PROBLEM TO SOLVE
Pull out every line of the listing from the one containing "NSCRIPTION A LA NEWSLETTER" down to the one containing "está nas mãos e no c", both included, and copy them unchanged.

INPUT MATERIAL

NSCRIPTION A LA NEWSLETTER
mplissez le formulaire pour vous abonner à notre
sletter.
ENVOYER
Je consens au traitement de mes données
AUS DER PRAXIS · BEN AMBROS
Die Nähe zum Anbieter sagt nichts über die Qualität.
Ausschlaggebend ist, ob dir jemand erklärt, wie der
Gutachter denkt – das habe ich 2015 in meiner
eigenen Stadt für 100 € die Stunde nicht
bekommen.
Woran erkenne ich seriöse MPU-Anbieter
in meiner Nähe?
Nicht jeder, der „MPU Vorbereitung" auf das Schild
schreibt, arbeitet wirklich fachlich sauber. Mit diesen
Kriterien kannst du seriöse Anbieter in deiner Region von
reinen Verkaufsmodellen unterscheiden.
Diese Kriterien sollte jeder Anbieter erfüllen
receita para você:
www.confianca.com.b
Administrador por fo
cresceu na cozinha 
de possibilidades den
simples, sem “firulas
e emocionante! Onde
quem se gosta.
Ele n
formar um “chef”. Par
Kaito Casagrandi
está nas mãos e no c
---
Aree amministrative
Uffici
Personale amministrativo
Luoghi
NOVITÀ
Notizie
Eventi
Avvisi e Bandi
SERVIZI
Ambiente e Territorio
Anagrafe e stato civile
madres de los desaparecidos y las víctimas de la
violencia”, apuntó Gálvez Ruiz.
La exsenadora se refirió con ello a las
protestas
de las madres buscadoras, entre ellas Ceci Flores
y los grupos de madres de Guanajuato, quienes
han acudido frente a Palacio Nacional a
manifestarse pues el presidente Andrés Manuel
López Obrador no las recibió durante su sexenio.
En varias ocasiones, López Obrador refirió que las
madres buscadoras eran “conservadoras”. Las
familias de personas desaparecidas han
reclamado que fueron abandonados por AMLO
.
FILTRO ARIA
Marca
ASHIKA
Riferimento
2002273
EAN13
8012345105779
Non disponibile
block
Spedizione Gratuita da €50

OUTPUT OF THE EXERCISE
NSCRIPTION A LA NEWSLETTER
mplissez le formulaire pour vous abonner à notre
sletter.
ENVOYER
Je consens au traitement de mes données
AUS DER PRAXIS · BEN AMBROS
Die Nähe zum Anbieter sagt nichts über die Qualität.
Ausschlaggebend ist, ob dir jemand erklärt, wie der
Gutachter denkt – das habe ich 2015 in meiner
eigenen Stadt für 100 € die Stunde nicht
bekommen.
Woran erkenne ich seriöse MPU-Anbieter
in meiner Nähe?
Nicht jeder, der „MPU Vorbereitung" auf das Schild
schreibt, arbeitet wirklich fachlich sauber. Mit diesen
Kriterien kannst du seriöse Anbieter in deiner Region von
reinen Verkaufsmodellen unterscheiden.
Diese Kriterien sollte jeder Anbieter erfüllen
receita para você:
www.confianca.com.b
Administrador por fo
cresceu na cozinha 
de possibilidades den
simples, sem “firulas
e emocionante! Onde
quem se gosta.
Ele n
formar um “chef”. Par
Kaito Casagrandi
está nas mãos e no c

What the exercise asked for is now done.